A Orquestra Sinfônica Vozes da Ufam (Universidade Federal do Amazonas) não foi extinta, segundo informou a reitoria da instituição. Em nota, a Ufam atribui como justificativa para as informações propagadas pela internet durante a última semana, sobre o fim do grupo, o fato de que as atividades da orquestra foram paralisadas para uma restruturação. A orquestra faz parte do Programa de Extensão do Centro de Artes da Ufam (Caua), que prepara edital para selecionar novos músicos instrumentistas.

Divulgada nas redes sociais, a informação sobre o fim da orquestra gerou mal-estar na comunidade universitária. Até mesmo o maestro Adelson Santos, que dirige o grupo, publicou carta comunicando seu afastamento das funções. No documento, ele informa que a saída foi pessoal. “Por razões de ordem pessoal, me ausento das funções de maestro, arranjador, diretor musical e artístico da Orquestra Vozes da Ufam, de acordo com a declaração em documento de 22 de maio de 2015, emitida pela magnífica Reitora Márcia Perales. A propósito, acho que a Orquestra Vozes da Ufam, em 8 anos de atividades, desde suas origens até o atual estágio, nunca precisou de dois diretores”, escreveu o maestro, referindo-se a Paulo Simonetti, diretor do Caua, a quem a ‘Vozes’ foi vinculada.
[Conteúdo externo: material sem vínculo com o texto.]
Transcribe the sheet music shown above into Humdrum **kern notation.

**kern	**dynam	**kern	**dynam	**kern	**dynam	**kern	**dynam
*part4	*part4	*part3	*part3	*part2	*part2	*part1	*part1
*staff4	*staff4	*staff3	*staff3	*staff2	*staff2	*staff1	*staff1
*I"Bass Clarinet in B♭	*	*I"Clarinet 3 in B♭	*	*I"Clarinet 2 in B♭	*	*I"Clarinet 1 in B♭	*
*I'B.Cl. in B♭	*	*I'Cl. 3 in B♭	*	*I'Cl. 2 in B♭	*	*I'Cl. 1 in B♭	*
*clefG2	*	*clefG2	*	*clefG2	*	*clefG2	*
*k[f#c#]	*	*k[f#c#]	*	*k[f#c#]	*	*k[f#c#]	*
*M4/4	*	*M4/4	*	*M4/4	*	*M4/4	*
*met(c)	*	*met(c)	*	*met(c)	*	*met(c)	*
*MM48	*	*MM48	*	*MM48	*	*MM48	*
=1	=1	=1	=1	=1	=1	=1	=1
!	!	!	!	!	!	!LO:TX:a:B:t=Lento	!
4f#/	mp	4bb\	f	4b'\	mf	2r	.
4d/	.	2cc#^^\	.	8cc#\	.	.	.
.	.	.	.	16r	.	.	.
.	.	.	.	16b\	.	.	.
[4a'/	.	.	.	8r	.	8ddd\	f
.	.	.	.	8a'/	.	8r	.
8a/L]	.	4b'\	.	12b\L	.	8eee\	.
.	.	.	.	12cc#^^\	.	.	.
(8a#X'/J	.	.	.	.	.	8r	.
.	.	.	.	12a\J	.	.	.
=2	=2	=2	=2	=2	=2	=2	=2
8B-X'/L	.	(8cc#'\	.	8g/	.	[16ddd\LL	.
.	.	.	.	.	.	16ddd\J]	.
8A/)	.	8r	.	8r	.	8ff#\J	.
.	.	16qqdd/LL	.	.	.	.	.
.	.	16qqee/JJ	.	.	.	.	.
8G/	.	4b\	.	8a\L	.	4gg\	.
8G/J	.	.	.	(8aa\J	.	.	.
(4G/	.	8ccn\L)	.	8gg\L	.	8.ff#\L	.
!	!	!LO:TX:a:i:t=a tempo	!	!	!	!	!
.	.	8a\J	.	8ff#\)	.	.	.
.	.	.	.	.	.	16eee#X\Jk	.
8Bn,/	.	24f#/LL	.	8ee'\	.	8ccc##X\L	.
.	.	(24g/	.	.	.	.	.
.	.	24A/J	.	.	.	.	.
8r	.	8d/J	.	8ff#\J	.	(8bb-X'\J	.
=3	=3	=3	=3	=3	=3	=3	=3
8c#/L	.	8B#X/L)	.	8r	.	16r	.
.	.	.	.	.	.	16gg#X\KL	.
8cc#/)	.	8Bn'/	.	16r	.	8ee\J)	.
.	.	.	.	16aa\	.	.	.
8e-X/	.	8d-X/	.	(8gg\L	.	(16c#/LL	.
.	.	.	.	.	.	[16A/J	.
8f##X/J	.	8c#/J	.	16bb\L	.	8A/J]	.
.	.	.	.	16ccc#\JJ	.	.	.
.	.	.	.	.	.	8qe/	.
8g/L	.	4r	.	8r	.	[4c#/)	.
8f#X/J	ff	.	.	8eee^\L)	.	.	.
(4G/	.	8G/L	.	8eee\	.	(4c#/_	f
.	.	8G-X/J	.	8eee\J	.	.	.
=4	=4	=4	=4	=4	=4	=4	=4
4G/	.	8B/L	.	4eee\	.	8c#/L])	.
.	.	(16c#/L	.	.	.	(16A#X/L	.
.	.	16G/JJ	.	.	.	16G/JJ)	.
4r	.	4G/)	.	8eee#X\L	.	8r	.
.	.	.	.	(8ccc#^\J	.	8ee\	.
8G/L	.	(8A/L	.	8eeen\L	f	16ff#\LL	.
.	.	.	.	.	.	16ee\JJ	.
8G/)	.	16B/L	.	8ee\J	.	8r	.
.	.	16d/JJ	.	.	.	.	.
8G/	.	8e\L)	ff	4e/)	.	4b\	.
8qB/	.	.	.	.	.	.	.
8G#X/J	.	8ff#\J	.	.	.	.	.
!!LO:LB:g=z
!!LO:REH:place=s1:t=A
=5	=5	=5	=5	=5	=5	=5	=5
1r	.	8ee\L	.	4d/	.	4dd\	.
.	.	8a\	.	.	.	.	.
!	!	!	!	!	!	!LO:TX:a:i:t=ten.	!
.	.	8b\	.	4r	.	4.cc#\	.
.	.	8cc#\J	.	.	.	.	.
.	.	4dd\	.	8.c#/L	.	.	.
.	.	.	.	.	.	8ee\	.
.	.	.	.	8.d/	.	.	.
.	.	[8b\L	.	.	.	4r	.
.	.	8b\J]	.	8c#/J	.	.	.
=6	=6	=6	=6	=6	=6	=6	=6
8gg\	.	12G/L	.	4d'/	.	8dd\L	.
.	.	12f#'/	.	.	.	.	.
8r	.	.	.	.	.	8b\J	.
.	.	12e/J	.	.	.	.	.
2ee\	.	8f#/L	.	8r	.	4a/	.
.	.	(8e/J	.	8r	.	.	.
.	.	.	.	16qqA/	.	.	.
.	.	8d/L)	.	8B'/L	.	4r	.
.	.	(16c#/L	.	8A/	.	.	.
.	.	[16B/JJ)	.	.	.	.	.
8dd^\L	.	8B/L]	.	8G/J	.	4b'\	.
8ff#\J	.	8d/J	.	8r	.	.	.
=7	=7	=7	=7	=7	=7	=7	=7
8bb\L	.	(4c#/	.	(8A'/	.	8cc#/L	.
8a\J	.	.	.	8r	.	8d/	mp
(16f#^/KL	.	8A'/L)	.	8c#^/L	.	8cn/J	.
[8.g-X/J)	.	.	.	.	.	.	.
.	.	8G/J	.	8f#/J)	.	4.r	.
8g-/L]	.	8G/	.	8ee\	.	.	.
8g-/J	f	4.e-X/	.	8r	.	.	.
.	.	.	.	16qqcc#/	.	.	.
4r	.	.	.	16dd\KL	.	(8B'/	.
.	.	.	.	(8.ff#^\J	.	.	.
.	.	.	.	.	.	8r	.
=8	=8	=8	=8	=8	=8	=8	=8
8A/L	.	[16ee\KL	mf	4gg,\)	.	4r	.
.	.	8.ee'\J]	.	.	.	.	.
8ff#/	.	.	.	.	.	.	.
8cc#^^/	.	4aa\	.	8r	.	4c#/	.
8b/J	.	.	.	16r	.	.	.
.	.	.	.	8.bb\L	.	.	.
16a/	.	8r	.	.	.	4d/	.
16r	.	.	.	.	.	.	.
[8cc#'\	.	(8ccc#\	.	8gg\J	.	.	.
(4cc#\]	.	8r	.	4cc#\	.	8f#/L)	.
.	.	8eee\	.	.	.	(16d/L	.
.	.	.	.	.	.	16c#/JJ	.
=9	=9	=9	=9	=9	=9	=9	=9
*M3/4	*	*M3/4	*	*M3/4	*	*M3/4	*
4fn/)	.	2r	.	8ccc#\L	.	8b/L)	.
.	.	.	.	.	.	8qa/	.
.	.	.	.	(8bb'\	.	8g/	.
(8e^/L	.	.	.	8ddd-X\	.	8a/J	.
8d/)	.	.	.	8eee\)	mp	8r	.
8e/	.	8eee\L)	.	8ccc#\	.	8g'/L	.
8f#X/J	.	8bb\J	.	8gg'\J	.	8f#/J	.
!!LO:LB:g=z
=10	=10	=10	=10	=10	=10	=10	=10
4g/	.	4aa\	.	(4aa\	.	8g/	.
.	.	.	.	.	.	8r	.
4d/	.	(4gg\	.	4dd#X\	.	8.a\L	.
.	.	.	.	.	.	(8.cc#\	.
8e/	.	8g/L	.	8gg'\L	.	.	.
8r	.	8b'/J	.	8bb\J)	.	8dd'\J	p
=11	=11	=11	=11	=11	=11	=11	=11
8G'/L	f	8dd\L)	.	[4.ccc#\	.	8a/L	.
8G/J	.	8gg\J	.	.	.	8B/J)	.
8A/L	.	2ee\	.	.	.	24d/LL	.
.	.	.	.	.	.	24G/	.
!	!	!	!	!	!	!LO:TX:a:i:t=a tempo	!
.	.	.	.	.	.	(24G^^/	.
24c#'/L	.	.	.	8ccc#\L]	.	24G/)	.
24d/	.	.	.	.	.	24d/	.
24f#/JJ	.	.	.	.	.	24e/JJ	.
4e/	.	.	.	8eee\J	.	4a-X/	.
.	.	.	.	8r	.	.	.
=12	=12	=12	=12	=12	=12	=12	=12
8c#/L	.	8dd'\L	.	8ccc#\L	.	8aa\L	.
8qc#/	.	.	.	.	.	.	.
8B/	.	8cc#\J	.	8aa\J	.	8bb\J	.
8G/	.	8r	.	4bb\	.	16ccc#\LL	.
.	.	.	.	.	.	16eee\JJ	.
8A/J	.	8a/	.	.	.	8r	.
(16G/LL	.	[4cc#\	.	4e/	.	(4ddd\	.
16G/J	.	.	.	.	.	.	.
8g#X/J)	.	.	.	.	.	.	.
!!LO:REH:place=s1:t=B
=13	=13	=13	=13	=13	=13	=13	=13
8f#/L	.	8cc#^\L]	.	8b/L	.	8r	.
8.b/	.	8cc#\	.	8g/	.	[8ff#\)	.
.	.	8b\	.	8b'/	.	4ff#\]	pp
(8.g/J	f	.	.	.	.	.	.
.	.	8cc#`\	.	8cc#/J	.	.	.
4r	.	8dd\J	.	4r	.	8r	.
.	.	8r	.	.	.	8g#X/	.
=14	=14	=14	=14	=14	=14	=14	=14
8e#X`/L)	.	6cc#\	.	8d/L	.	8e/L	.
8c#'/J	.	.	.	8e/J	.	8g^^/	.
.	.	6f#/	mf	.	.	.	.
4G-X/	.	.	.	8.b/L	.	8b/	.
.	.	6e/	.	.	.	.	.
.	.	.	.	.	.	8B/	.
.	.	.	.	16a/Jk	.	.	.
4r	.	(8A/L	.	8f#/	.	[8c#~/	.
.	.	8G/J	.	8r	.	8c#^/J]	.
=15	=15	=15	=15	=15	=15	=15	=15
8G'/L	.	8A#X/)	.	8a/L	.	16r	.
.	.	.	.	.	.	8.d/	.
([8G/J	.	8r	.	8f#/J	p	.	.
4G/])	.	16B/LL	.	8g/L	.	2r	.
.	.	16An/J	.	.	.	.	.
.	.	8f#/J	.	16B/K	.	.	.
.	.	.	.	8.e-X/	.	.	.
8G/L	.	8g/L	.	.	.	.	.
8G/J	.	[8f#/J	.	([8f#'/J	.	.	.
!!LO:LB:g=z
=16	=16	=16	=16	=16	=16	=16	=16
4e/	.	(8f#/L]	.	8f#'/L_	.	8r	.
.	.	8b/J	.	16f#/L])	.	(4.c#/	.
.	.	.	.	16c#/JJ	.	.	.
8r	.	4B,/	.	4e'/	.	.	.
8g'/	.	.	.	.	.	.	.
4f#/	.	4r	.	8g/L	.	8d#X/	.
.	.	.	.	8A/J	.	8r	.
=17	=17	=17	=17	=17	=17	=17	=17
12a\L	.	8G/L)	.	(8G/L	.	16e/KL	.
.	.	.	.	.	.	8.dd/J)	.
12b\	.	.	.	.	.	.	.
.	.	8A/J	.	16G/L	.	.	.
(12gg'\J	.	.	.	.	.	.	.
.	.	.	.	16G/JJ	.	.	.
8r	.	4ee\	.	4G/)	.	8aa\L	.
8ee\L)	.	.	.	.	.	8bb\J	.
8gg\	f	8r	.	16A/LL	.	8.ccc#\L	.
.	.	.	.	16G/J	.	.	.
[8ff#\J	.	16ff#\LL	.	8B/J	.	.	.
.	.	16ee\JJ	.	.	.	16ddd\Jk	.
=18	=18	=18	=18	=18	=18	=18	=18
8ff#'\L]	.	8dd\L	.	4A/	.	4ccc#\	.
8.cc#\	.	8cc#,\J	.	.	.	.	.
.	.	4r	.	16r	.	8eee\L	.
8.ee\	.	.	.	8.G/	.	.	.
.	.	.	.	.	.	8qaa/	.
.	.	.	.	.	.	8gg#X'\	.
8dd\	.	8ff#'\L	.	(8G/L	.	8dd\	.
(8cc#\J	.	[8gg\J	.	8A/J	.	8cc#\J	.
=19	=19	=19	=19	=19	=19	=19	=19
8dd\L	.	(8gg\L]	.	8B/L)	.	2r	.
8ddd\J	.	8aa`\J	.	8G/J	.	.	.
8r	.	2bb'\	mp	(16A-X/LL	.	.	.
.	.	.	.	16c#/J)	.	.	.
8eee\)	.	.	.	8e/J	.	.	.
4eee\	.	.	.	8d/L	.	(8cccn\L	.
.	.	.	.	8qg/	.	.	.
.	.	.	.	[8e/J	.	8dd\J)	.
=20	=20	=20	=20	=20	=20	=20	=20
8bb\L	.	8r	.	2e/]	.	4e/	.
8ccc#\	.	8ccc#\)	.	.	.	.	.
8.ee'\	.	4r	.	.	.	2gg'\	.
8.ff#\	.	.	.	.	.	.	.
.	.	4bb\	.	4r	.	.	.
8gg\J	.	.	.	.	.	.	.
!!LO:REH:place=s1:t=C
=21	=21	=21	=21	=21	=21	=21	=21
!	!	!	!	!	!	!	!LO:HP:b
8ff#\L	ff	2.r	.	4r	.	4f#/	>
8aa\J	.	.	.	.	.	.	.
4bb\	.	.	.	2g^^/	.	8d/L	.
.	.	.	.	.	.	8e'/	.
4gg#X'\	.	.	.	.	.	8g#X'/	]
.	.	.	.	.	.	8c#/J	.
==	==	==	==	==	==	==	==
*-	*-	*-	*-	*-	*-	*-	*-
Na carta, Adelson Santos diz que as relações administrativas entre os membros envolvidos poderiam ter sido diferentes. Cita que um dos equipamentos de som, emprestado ao Caua desde setembro de 2015, não foi devolvido. “Acho que nossas relações administrativas poderiam ter tido um desfecho mais respeitoso, mais educado e, principalmente, mais elegante. Quero lhe informar que até hoje não recebemos de volta nossa caixa de som que foi apropriada indevidamente”, escreveu, referindo-se à reitora Márcia Perales, a quem endereçou a carta.

De acordo com o documento da instituição, o Caua “reconhece a importância da Orquestra Vozes da Ufam como instrumento de promoção da cultura e da arte no Amazonas, bem como que a credibilidade da qual o programa desfruta junto à sociedade é fruto do trabalho e dedicação do professor Adelson Oliveira dos Santos, que o criou em 2008 e o coordenou até janeiro deste ano, quando solicitou seu afastamento. A este precioso legado está sendo dado o cuidado e a atenção merecidos para que suas ações sejam mantidas e a Orquestra Sinfônica da UFAM se desenvolva ainda mais”.

A Ufam esclareceu que a orquestra permanecerá com o mesmo perfil e será ampliada. A reformulação é feita em parceria com o Departamento de Artes e o grupo terá dois repertórios: um sinfônico e outro popular. Assim, passará a ter dois maestros: Hermes Coelho Gomes e Márcio Lima de Aguiar.

A orquestra ensaia na sede do Caua, onde está instalada, que teve vinculada as suas competências – por meio de portaria – à gestão do Programa Orquestra Sinfônica da Universidade Federal do Amazonas.

Todos os gêneros
A Orquestra Vozes da Ufam foi criada em agosto de 2008 pelo professor e maestro Adelson Santos. O grupo nasceu com o propósito de difundir a cultura musical no Campus universitário e, também, para o público fora da universidade.

No repertório, a Vozes da Ufam executava músicas clássica e popular com arranjos mais modernos. Também tocava composições do próprio Adelson Santos, além de Tom Jobim, Ary Barroso, Chico Buarque, entre outros. Adelson Santos também introduziu o samba, bolero, rock, hip-hop, baião, bossa nova e toada em ritmo instrumental.